Price action on Thursday continued to be dominated by the aftermath of Wednesday’s Federal Reserve meeting. In particular, markets continued to focus on Chairman Bernanke’s comments that if the economy performed in line with expectations, then the quantitative easing programme could be completed during 2014 and scaled back later in 2013.
These comments reinforced market expectations that there would be a tapering of bond purchases, potentially during the third quarter. The dollar continued to advance against all major currencies as the trade-weighted index moved sharply higher and breached the 200-day moving average.
There was further selling pressure on US and global bonds as markets continued to price-in a less accommodative stance while equities fell sharply. The yield on the benchmark 10-year bond increased sharply to a high above 2.45%, the highest since October 2011 which triggered fresh dollar demand.
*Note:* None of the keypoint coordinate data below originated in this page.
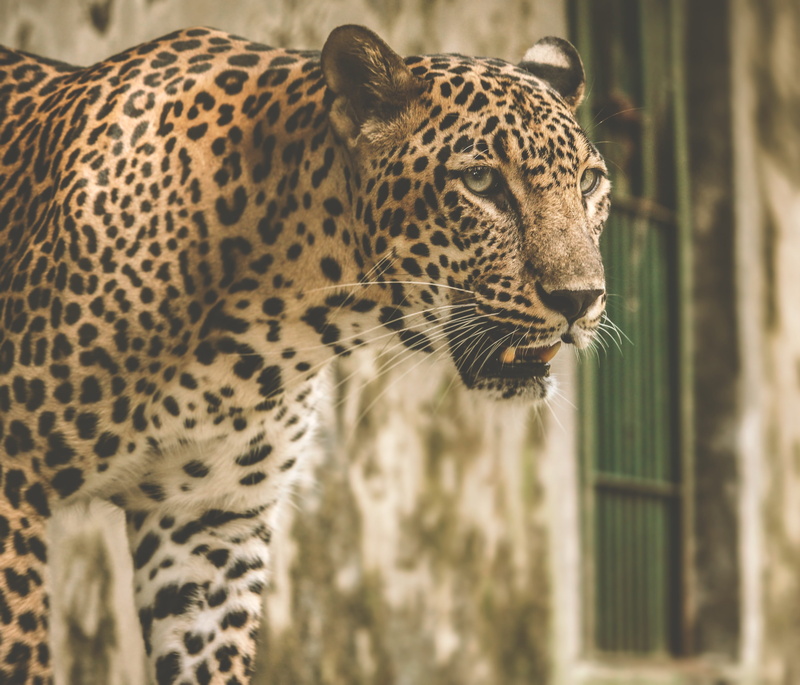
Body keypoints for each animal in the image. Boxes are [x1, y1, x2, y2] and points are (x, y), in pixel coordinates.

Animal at [0, 23, 608, 685]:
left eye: (590, 183)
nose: (580, 298)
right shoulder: (12, 487)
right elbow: (20, 649)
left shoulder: (209, 525)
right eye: (480, 183)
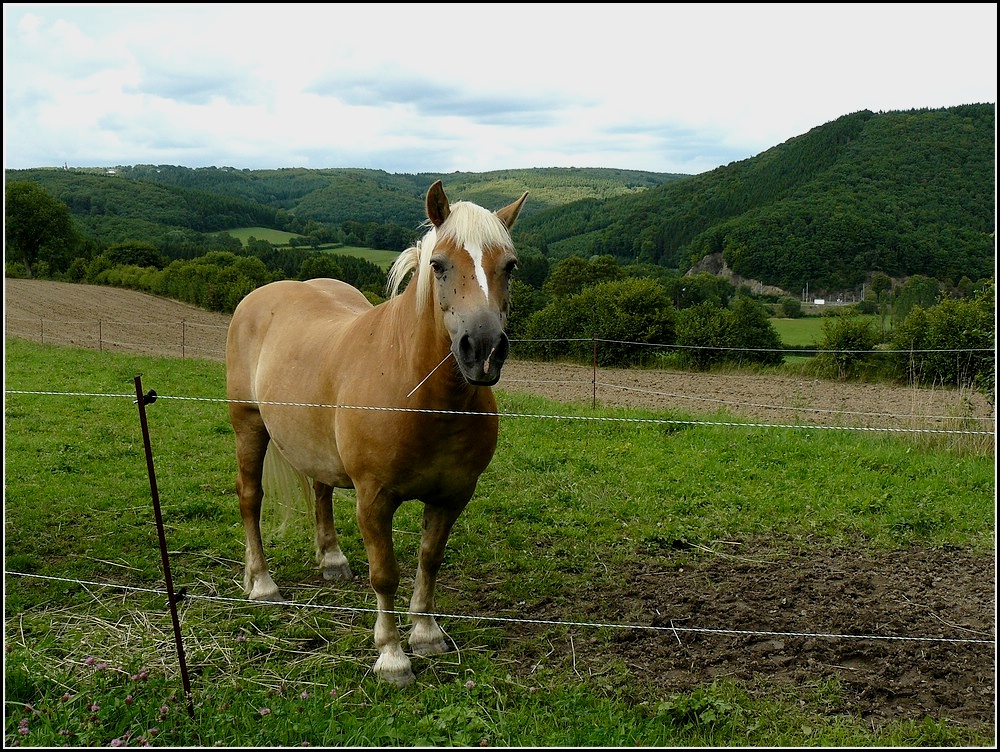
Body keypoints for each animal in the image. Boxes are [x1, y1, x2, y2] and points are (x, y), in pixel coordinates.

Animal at [224, 181, 528, 688]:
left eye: (509, 265)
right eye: (438, 264)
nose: (483, 350)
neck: (422, 398)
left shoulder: (452, 496)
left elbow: (429, 560)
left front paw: (426, 634)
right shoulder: (374, 498)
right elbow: (385, 573)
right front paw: (392, 656)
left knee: (321, 491)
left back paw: (332, 561)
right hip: (248, 425)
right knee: (250, 498)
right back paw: (263, 585)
Emerging-market currencies remained particularly vulnerable with the Turkish lira for example dipping to record lows as carry trades were liquidated. There was also a sharp sell-off in commodities and precious metals as gold dipped to 2013 lows.
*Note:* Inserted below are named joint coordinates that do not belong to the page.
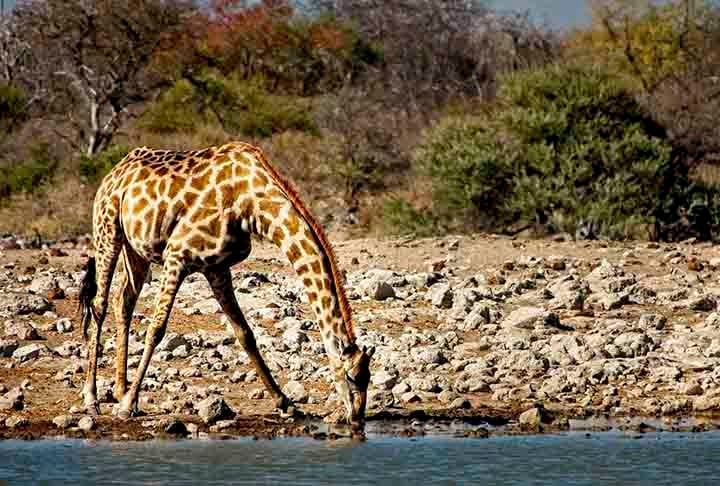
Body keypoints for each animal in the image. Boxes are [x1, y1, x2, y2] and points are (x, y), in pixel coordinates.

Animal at [77, 140, 376, 426]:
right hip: (107, 230)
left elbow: (246, 335)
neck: (252, 204)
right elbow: (156, 330)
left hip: (136, 248)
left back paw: (120, 390)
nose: (357, 419)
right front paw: (126, 408)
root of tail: (115, 171)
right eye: (352, 377)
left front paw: (286, 403)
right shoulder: (177, 255)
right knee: (100, 304)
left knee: (124, 301)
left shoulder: (217, 268)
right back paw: (93, 398)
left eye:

The latest Chinese economic data was weaker than expected with a decline in the flash HSBC PMI index to a nine-month low of 48.3 from 49.2. There was a further spike higher in Chinese money markets as the PROC refused to ad additional liquidity and there were rumours that the Bank of China had defaulted on a scheduled payment. This combination of pressures proved extremely toxic for the Australian dollar as AUD/USD fell to three-year lows below 0.92.
The Euro-zone data releases were slightly stronger than expected with the PMI manufacturing index rising to 48.7 from 48.3 previously while the services component also registered a significant improvement. The data boosted confidence that the Euro-zone economy was at least starting to stabilise and this curbed immediate Euro selling.
The US PMI manufacturing index was marginally lower at 52.2 for June from 52.3 previously while jobless claims rose to 354,000 from a revised 336,000. The data initially relieved some of the pressure on bond prices as yields dipped to below 2.40% which also had some restraining influence on the dollar. A rise in existing home sales, however, to the highest level since November 2009 and a sharp rise in the Philadelphia Fed index sparked a fresh leg higher for the dollar as EUR/USD dipped to 1.3160 lows.
After plunging overnight, Sterling was able to resist further selling on Thursday as GBP/USD found support on approach to the 1.54 area. There were strong gains against the Euro with UK sentiment boosted by a much larger than expected May retail sales increase of 2.1%. Sterling rallied towards 0.8525 against the Euro in the US session as GBP/USD held steady.